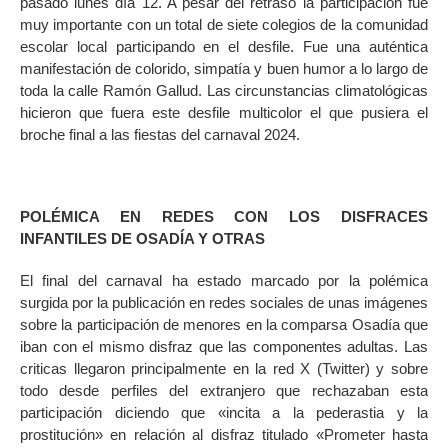
pasado lunes día 12. A pesar del retraso la participación fue
muy importante con un total de siete colegios de la comunidad
escolar local participando en el desfile. Fue una auténtica
manifestación de colorido, simpatía y buen humor a lo largo de
toda la calle Ramón Gallud. Las circunstancias climatológicas
hicieron que fuera este desfile multicolor el que pusiera el
broche final a las fiestas del carnaval 2024.
POLÉMICA EN REDES CON LOS DISFRACES
INFANTILES DE OSADÍA Y OTRAS
El final del carnaval ha estado marcado por la polémica
surgida por la publicación en redes sociales de unas imágenes
sobre la participación de menores en la comparsa Osadía que
iban con el mismo disfraz que las componentes adultas. Las
criticas llegaron principalmente en la red X (Twitter) y sobre
todo desde perfiles del extranjero que rechazaban esta
participación diciendo que «incita a la pederastia y la
prostitución» en relación al disfraz titulado «Prometer hasta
* * *
All of the lines above should be printed exactly, minus the pictures.

* _Problem solution_:
pasado lunes día 12. A pesar del retraso la participación fue
muy importante con un total de siete colegios de la comunidad
escolar local participando en el desfile. Fue una auténtica
manifestación de colorido, simpatía y buen humor a lo largo de
toda la calle Ramón Gallud. Las circunstancias climatológicas
hicieron que fuera este desfile multicolor el que pusiera el
broche final a las fiestas del carnaval 2024.
POLÉMICA EN REDES CON LOS DISFRACES
INFANTILES DE OSADÍA Y OTRAS
El final del carnaval ha estado marcado por la polémica
surgida por la publicación en redes sociales de unas imágenes
sobre la participación de menores en la comparsa Osadía que
iban con el mismo disfraz que las componentes adultas. Las
criticas llegaron principalmente en la red X (Twitter) y sobre
todo desde perfiles del extranjero que rechazaban esta
participación diciendo que «incita a la pederastia y la
prostitución» en relación al disfraz titulado «Prometer hasta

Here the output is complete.